A study by the Institut de Radioprotection et de Suret ^ e Nucleaire (IRSN) estimated a population of 21 100 receiving >16 mSv, 3100 receiving >50 mSv, and 2200 receiving 100–500 mSv near Fukushima.75 Assuming a LNT model where an exposure of 100 mSv increases lifetime cancer risk by 1%,29 the collective exposure estimated by IRSN is projected to result in 70–250 excess cancers depending on the precise amount of radiation received by each grouping. Our estimate of180 excess cancers is within this range.
"
To clarify my view:
Was there a screw up in the design and management? Sure
Was there a screw up in the disaster response and clean up? Sure
Is this an environmental disaster? Sure, but a rather small one
Will there be any significant number of West coast deaths due to radiation, or eating fish from the Pacific? Probably not.
Is this viral marketing from our corporate overlords for the new Fallout game brought to reality, and will the world as we know it end? Probably not.
2 Ferrofluid 2014-01-05
devastating for anybody who lived near the plant, their district is a no-go zone now, they have to live somewhere else now. which most likely involves living in a tent in a field.

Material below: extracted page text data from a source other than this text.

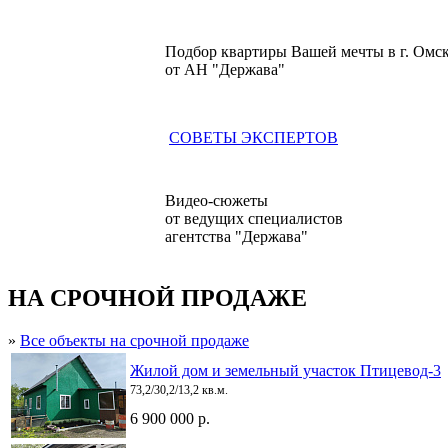
Подбор квартиры Вашей мечты в г. Омс
от АН "Держава"
СОВЕТЫ ЭКСПЕРТОВ
Видео-сюжеты
от ведущих специалистов
агентства "Держава"
НА СРОЧНОЙ ПРОДАЖЕ
»
Все объекты на срочной продаже
Жилой дом и земельный участок Птицевод-3
73,2/30,2/13,2 кв.м.
6 900 000 р.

anybody who drinks water or eats food that gets contaminated from Fukushima is in danger, this includes a good size chunk of Japan, and anybody downstream of the plumes, both air and water.
2 TomSwirly 2014-01-05
How does "1000 excess cancers" == "Very little damage"?
4 ofimmsl 2014-01-05
Is 0.1% a big or a small percent?
0 Meister_Vargr 2014-01-05
Whilst any unnecessary death is tragic, that figure amounts to four days of deaths by natural causes in London.
1 Ferrofluid 2014-01-05
are you volunteering to personally write the 'sorry for your loss' letters to all the families of the people who will die from the Fukushima event !?
1 Meister_Vargr 2014-01-05
Sorry, I'm still not done with the approx 18,550 death letters from the tsunami.
-1 KevinRose123 2014-01-05
As the 2 other replies said, plus many of those excess cancers will be treatable: so the human life toll will not be very high.
2 Ferrofluid 2014-01-05
not in the US they won't , the insurance industry will not pay for new millions of cancer treatments, they don't have the money to do so, nor the cancer hospitals the equipment nor the staff.
1 Ferrofluid 2014-01-05
go google it, theres plenty out there if you can be bothered to read the reports and news from over the years.
some of us were not shitting in our diapers in 1987, we remember what happened, we followed the event over the years.
1 [deleted] 2014-01-05
http://en.wikipedia.org/wiki/Effects_of_the_Chernobyl_disaster
A cursory reading of the events.
1 Entry_Point 2014-01-05
After reading this line, I disregarded the site as propaganda. Hell, you should be able to do the same by simply reading who created the site?
1 Meister_Vargr 2014-01-05
Sorry, I'm still not done with the approx 18,550 death letters from the tsunami.